Within the last decade, a great deal of research has demonstrated that students with learning disabilities have difficulties in detecting and manipulating phonemes (Bender & Larkin, 2003; National Reading Panel, 2001). In some ways, this line of research may ultimately prove to be the driving force behind research on learning disabilities, because researchers have suggested that difficulties in phoneme awareness and phoneme manipulation skills may be the foundational cause of almost all subsequent learning disabilities (Bender & Larkin, 2003; Chard & Dickson, 1999; Kame'enui, Carnine, Dixon, Simmons, & Coyne, 2002; Lyon & Moats, 1997).
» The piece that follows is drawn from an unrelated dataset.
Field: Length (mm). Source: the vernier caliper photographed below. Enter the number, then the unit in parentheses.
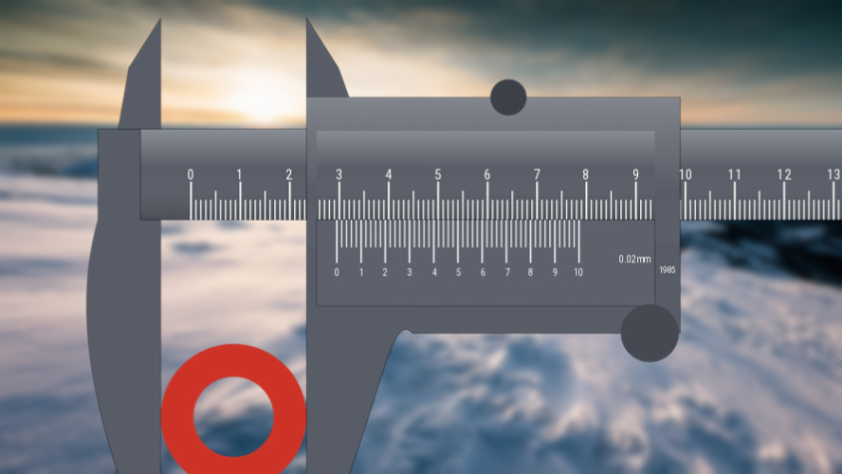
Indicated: 29.5 (mm)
Research has shown that many children with reading disabilities do demonstrate significant deficits in their ability to detect and manipulate phonemes (National Reading Panel, 2001; Sousa, 2005). Clearly, if a child with a learning disability cannot detect differences in speech sounds, and manipulate these differences in sounds, that child will experience a significant deficit when trying to detect different sounds that are represented by different letters. Difficulty in such letter interpretation can result in significant subsequent reading disabilities.
Researchers in learning disabilities have used the terms phonemic awareness or phonemic manipulation to represent this ability to detect and manipulate discrete speech sounds, independent of manipulation of letters. Although different researchers identify slightly different types of phonemic manipulation skills, Bender and Larkin (2003) specified 10 skills that serve as the basis for phonemic manipulation:
- Detecting rhyming sounds
- Recognizing the same initial sound in words
- Isolating initial sounds
- Categorizing onsets and rimes (An onset is the first sound in a word, and a rime is the rhyming sound that forms the end of the syllable.)
- Isolating middle/ending sounds
- Blending sounds into words
- Segmenting or dividing sounds within words
- Phoneme addition
- Phoneme deletion
- Phoneme substitution
Many research efforts have investigated phonemic problems as the primary basis for learning disabilities. The research on phonemic instruction has been summarized by Kame'enui and others (2002). There is a strong emphasis on the converging consensus that phoneme-based instruction is an essential skill in reading and a major problem for many students with learning disabilities.
Based on this growing consensus, researchers have offered various instructional strategies to strengthen phonemic skills (Bos, Mather, Silver-Pacuilla, & Narr, 2000; Chard & Dickson, 1999; Chard & Osborn, 1999; National Reading Panel, 2001).